2 – Ibn ‘Arabî précise que « l’intimité est l’effet produit par la contemplation de l’aspect de majesté de la Beauté » (La Parure des Abdâl, note de Michel Vâlsan, p. 32).
3 – L’un des compilateurs de Traditions qui fait autorité (824-892).
4 – Al-Hâkim An-Naysâbûrî (de Nichapour ; 933-1014), célèbre compilateur de Traditions.
5 – Il s’agit d’une vision à l’état de veille, car Abû Sa‘îd est mort en 899.

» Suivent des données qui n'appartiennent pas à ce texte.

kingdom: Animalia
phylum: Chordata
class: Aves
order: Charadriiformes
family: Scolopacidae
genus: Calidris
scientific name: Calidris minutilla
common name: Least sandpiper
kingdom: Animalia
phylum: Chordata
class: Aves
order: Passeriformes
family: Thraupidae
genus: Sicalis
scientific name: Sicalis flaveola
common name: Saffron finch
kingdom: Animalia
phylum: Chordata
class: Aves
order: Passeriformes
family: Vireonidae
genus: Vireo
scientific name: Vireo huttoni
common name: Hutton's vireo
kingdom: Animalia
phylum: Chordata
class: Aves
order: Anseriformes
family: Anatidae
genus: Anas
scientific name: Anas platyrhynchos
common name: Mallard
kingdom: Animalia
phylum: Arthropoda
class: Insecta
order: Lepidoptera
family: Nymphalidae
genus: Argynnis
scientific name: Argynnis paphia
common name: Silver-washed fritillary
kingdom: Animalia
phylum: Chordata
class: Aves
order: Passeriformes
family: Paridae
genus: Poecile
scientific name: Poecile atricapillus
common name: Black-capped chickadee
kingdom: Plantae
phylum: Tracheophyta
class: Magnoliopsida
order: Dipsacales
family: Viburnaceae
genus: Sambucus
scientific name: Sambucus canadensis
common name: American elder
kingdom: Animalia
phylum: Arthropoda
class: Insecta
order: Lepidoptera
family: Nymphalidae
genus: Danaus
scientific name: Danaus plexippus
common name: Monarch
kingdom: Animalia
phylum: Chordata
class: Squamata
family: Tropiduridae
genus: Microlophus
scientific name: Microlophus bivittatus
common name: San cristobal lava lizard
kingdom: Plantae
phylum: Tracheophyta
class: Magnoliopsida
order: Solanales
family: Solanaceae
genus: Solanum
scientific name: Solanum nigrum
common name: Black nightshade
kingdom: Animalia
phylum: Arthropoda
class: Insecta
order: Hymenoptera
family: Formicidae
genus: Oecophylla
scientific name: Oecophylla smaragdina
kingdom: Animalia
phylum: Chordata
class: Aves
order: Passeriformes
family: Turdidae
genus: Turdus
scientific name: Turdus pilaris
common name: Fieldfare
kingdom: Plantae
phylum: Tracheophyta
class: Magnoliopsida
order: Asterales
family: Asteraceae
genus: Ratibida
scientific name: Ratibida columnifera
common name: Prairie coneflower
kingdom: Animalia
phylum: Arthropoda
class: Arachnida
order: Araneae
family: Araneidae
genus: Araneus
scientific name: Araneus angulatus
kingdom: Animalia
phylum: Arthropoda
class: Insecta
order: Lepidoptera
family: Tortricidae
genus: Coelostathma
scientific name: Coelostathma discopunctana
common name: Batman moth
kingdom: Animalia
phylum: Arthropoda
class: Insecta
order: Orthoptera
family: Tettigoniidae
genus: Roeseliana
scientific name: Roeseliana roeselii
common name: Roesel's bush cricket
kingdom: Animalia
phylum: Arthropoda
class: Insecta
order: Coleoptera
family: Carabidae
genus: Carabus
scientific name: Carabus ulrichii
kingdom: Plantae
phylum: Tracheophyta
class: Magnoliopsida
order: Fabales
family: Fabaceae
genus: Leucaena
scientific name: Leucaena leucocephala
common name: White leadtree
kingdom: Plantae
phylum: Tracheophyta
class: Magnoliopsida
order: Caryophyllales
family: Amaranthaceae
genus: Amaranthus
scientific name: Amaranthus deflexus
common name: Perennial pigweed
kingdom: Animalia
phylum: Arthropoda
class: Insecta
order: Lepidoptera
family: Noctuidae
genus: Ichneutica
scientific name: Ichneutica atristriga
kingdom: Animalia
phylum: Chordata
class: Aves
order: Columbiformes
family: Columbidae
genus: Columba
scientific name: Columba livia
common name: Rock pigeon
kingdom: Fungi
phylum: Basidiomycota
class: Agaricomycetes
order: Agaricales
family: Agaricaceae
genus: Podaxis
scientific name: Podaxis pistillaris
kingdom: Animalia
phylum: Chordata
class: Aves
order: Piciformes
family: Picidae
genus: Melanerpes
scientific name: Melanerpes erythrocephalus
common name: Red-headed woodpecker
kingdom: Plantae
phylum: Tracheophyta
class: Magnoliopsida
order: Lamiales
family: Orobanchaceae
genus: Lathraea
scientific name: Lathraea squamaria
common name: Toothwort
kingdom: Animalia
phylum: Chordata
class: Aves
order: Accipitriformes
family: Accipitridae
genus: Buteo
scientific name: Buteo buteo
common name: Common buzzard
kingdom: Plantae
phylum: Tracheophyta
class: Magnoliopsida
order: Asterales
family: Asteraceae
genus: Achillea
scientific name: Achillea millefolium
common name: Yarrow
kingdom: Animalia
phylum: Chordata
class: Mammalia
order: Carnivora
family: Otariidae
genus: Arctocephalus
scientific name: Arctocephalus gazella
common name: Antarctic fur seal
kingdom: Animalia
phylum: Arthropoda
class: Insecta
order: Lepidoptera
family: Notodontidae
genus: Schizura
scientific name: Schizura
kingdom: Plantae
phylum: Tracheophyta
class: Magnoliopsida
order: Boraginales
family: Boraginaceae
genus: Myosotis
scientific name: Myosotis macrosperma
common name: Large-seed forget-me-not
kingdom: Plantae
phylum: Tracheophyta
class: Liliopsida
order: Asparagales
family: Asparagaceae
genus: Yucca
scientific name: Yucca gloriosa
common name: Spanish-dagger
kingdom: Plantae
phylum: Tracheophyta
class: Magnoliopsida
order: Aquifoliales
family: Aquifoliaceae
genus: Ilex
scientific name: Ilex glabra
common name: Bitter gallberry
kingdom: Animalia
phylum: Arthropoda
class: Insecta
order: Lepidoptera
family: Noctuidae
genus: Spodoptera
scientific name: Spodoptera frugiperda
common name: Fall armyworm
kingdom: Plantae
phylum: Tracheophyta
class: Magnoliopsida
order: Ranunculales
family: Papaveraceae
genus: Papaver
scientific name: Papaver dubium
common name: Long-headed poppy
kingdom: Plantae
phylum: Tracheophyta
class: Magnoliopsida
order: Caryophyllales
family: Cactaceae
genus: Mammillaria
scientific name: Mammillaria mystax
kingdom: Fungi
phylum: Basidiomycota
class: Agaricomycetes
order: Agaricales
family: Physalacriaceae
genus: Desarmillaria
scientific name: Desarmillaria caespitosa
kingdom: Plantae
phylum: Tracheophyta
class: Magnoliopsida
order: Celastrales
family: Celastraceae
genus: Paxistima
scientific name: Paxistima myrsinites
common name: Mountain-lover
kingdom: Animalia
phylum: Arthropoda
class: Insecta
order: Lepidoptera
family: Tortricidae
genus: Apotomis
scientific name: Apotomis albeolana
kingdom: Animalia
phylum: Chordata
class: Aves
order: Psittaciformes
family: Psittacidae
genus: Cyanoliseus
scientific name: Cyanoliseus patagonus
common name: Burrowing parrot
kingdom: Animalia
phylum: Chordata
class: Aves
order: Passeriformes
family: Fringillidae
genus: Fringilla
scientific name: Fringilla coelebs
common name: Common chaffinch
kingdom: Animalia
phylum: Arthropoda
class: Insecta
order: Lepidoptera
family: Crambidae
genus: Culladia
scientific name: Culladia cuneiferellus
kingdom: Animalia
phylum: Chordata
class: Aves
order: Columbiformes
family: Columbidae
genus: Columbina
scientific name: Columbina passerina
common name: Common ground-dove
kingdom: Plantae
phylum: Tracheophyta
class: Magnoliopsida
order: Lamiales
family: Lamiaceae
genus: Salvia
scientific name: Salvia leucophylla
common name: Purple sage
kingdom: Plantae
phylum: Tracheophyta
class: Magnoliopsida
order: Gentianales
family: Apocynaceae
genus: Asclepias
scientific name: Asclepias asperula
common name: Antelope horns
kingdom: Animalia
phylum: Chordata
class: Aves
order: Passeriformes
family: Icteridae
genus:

6 – « Mahabbatu Llâhi mahabbatî ! » On peut comprendre cette réplique de deux manières. La première, la plus évidente, correspond à notre traduction, et revient à affirmer que si l’on aime Allâh, on aime l’Envoyé par là-même. La seconde correspondrait à la traduction suivante : « L’Amour d’Allâh, c’est mon amour », dans le sens où celui qui aime Allâh aime comme l’Envoyé aime Allâh, ou aime ce que l’Envoyé aime. Ces interprétations se réfèrent à deux points de vue qui ne sont aucunement contradictoires.
7 – Nous suivons ici le manuscrit.
8 – Rappelons que la notion de “forme” doit être entendue dans un sens qualitatif lorsqu’elle est appliquée au-delà de l’état grossier et de l’état subtil.